The vote on the intelligence bill was a blow to Senate Democrats, newly in control of Congress, who had hoped that they would be able to extract more details from the White House about some of the most widely debated intelligence programs begun after the Sept. 11 attacks.
Opponents of the legislation, led by Senator Jim DeMint, a South Carolina Republican, won enough support on Monday to prevent the bill from going to the Senate floor for a final vote. But Congressional officials said that negotiations over the measure would continue Tuesday, and Democrats said they were still hopeful the bill could eventually pass.
Money for the 2007 intelligence budget was already appropriated last year through the defense spending bill, so defeat of the bill would not hold up money for the 16 agencies that make up the American intelligence network. The White House last week threatened to veto the intelligence bill because it contained several provisions it deemed objectionable, including a requirement that the Bush administration give Congress a detailed report about C.I.A. prison locations and interrogation methods used on high-level terrorism suspects.
Since 2002, the C.I.A. has detained and interrogated several top operatives of Al Qaeda, including Khalid Shaikh Mohammed, suspected of being the mastermind of the Sept. 11 attacks. Last year, President Bush announced that all C.I.A prisoners had been transferred to Guantánamo Bay, Cuba, and put in military custody, but that the C.I.A. prisons would remain in operation.
The White House has since declined to say whether the C.I.A. currently has any prisoners in custody.
The Senate bill also requires the White House to make public the annual budget of the American intelligence agencies.
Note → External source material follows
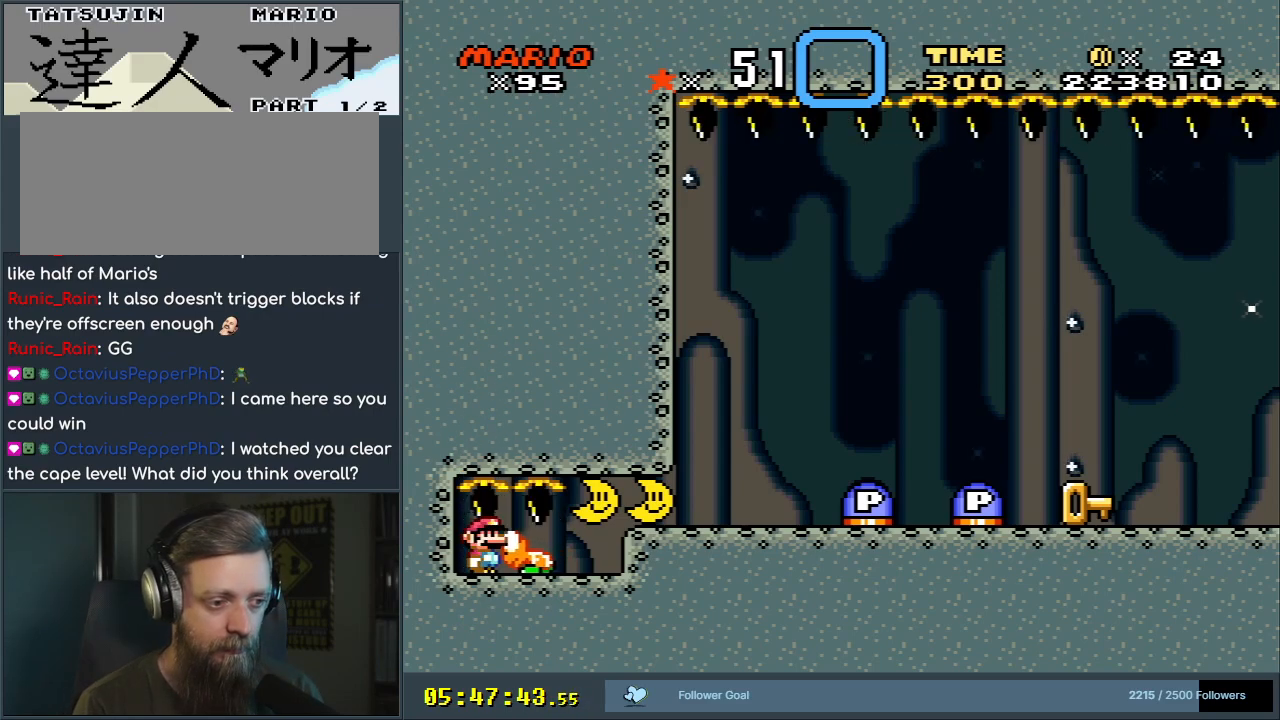
{"buttons": [], "events": [[267, "R1", "up"]]}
The intelligence budget, which has long been classified, is widely believed to be approximately $44 billion.
A White House statement issued last week said that publicly disclosing the figures would allow adversaries to track annual changes in the budget, which could compromise intelligence sources and methods.
Another of the bill’s provisions would require the White House to hand over any intelligence document to Congress within 30 days of its request, unless the President makes a specific claim of executive privilege.
The White House statement called the provision “highly objectionable,” and said it would “foster political gamesmanship and elevate routine disagreements to the level of constitutional crises.”
Democrats responded angrily to efforts to block the intelligence bill.
Harry Reid, of Nevada, the Senate majority leader, said that Republicans’ “actions don’t match their rhetoric” on national security issues, and that passage of the bill was necessary for American intelligence agencies to do their jobs effectively.